Food is a vital part of culture and tradition, and we know that many current approaches are not culturally relevant to Black, Latinx, or Tribal communities. Organizations serving these populations should work to understand the history that resulted in oppression and the creation of systemic barriers and take steps to dismantle these systems and replace them with equitable solutions.

Achieving this will require greater coordination and collaboration among organizations working within the food security sector and across other, connected, issues such as housing, education, and healthcare. All these players will need to work toward a shared vision of equity. The partnerships that began before and during the pandemic will need to continue and grow for systemic change to occur. Philanthropic and corporate funders can play a helpful role by making connections among organizations working toward common purposes, using their convening power to bring organizations together, and providing funding to support collaborative efforts.

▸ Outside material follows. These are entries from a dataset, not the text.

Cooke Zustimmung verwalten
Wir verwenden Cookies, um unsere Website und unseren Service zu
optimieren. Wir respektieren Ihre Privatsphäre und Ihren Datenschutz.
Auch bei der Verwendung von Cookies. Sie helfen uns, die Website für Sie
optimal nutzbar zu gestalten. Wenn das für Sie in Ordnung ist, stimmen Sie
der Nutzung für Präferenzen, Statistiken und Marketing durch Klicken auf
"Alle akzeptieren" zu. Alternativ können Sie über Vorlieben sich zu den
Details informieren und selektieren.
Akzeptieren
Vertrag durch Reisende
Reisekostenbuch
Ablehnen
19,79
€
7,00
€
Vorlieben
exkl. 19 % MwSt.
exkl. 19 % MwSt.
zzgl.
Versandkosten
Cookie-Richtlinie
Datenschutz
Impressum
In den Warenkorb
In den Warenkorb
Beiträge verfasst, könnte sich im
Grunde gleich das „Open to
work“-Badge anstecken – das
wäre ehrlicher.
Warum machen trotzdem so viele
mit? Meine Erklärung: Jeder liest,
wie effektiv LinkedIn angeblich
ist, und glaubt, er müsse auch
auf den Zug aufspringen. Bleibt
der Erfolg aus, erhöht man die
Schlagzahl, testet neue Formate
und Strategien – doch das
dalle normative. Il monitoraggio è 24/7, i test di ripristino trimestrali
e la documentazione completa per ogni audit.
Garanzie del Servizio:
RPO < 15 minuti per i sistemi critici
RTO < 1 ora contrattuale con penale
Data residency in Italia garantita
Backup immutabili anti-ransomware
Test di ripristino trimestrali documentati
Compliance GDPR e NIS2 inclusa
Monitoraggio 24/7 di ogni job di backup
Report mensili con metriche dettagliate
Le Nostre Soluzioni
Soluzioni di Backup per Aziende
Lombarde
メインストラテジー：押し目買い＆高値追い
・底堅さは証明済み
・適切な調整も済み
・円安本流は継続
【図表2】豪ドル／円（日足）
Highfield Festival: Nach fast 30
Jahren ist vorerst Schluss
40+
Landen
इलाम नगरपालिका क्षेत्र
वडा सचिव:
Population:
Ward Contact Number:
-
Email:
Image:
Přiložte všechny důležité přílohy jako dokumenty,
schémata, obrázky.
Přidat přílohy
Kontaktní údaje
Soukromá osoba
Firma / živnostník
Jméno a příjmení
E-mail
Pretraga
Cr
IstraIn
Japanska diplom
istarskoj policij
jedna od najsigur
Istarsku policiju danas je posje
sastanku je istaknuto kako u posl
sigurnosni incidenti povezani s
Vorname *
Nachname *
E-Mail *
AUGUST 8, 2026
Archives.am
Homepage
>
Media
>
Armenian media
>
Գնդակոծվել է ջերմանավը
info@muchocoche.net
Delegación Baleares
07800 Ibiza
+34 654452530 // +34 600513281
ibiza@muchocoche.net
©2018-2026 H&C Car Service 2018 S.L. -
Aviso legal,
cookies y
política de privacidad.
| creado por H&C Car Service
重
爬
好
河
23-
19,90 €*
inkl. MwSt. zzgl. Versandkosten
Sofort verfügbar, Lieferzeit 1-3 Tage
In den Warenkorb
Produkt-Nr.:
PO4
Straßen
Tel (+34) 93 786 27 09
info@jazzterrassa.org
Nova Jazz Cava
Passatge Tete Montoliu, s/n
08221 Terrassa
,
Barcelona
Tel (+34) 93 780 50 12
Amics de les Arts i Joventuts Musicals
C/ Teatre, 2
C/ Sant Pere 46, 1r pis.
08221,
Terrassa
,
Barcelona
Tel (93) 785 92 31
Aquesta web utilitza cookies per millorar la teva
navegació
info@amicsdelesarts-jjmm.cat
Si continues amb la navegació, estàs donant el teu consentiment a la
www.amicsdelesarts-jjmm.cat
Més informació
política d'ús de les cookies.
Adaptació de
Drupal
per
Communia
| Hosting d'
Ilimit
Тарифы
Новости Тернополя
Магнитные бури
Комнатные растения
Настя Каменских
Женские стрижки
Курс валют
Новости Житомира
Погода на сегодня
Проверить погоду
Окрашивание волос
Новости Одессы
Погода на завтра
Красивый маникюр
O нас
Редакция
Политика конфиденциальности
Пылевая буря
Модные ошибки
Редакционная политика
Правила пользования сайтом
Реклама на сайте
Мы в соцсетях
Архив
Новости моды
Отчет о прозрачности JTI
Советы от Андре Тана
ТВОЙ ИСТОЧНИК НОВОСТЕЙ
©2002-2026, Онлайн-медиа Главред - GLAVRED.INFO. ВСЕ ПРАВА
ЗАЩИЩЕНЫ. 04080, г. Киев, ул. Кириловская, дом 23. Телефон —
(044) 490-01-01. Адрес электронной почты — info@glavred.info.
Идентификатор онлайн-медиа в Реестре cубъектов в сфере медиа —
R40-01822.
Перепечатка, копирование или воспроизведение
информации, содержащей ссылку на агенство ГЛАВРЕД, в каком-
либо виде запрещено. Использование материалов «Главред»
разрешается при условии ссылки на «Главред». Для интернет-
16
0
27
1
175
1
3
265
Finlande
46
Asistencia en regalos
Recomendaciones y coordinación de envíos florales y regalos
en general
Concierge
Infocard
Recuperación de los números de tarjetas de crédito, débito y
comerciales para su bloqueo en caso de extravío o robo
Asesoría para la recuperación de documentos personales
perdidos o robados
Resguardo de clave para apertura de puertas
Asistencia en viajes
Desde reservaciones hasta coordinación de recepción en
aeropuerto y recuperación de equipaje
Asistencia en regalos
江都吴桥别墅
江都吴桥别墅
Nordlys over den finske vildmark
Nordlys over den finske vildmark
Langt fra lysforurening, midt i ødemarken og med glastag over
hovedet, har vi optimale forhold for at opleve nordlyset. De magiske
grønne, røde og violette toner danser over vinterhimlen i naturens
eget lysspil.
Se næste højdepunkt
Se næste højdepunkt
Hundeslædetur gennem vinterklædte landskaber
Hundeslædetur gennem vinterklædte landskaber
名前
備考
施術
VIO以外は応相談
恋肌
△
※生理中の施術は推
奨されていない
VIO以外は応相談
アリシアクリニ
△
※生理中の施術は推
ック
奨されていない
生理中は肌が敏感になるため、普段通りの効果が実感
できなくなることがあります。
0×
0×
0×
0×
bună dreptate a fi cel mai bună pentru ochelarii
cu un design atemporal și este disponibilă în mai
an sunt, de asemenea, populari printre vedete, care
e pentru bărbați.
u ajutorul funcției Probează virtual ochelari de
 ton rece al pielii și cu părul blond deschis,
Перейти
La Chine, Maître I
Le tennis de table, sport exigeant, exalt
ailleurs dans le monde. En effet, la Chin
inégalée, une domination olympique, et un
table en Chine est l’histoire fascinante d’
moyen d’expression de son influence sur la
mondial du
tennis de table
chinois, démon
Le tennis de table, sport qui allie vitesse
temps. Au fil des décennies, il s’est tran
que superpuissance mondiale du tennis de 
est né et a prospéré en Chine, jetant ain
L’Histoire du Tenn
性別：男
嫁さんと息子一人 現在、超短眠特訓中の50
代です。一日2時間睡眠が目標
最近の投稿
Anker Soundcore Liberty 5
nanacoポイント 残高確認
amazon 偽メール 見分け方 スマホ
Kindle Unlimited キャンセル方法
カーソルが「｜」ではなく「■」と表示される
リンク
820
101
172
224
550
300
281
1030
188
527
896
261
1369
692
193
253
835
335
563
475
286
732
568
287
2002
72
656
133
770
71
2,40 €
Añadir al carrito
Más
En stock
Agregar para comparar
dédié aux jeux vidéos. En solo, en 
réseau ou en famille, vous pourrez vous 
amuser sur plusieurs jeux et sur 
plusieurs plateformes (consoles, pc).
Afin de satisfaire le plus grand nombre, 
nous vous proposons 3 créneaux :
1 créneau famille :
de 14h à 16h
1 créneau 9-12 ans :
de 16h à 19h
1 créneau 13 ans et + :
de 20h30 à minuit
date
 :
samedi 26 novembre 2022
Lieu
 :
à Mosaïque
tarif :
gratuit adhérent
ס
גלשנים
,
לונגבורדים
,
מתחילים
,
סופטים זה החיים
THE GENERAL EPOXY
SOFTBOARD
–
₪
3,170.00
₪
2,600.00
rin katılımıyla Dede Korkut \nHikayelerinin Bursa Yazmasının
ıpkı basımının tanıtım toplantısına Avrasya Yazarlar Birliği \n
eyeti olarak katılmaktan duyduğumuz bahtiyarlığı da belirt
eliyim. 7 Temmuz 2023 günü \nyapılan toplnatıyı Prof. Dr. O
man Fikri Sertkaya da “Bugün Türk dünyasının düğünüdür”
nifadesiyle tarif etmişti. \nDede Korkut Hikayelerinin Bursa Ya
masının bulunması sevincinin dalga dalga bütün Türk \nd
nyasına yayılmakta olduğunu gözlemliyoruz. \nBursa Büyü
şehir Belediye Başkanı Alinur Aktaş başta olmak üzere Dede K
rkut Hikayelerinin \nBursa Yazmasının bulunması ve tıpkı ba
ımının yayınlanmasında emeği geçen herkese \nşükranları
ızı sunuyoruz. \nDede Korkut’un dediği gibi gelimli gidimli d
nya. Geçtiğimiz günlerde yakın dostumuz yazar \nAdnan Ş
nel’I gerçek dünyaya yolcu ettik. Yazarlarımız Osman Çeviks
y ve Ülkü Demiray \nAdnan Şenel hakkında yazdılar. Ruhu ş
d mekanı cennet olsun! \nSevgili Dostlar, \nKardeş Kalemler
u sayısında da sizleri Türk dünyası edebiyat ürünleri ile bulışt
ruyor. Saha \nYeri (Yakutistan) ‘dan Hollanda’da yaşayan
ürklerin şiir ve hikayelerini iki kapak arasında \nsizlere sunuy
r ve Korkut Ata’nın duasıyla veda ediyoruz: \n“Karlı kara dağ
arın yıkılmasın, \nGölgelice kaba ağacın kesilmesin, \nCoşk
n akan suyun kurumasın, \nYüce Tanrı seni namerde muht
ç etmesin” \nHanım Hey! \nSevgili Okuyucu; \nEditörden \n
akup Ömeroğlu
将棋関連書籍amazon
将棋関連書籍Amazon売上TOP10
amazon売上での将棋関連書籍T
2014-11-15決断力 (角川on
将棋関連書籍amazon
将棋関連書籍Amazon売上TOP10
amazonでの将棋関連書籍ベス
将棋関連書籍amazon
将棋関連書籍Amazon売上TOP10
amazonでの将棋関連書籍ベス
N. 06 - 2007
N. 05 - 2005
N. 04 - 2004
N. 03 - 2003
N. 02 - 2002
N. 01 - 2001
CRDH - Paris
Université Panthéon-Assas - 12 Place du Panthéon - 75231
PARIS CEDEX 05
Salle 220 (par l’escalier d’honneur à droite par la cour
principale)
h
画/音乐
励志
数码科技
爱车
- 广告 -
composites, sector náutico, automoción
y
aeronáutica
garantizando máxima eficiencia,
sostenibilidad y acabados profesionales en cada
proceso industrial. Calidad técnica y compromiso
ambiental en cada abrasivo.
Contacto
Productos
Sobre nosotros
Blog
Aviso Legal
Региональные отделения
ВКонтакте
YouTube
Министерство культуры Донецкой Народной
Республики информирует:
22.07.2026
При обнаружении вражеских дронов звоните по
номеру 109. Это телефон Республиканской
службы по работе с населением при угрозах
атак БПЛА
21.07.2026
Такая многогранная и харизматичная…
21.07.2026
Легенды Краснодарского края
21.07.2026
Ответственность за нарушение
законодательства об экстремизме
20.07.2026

The COVID-19 pandemic has brought a significant setback to ensuring everyone has access to the food and nutrition they need and deepened racial disparities. At the same time, the disruptions of the past year have also created opportunities to create better ways of working that will yield more equitable outcomes. As many areas of daily life begin to return to what they were before the pandemic, we encourage anyone playing a role in setting policy, designing programs, or providing funding for healthy food access to resist falling back to former ways of working that we now know weren’t working for many. Going forward, we must keep an eye toward dismantling inequitable systems and crafting new solutions that are collaborative, flexible, culturally relevant, and working toward systemic change.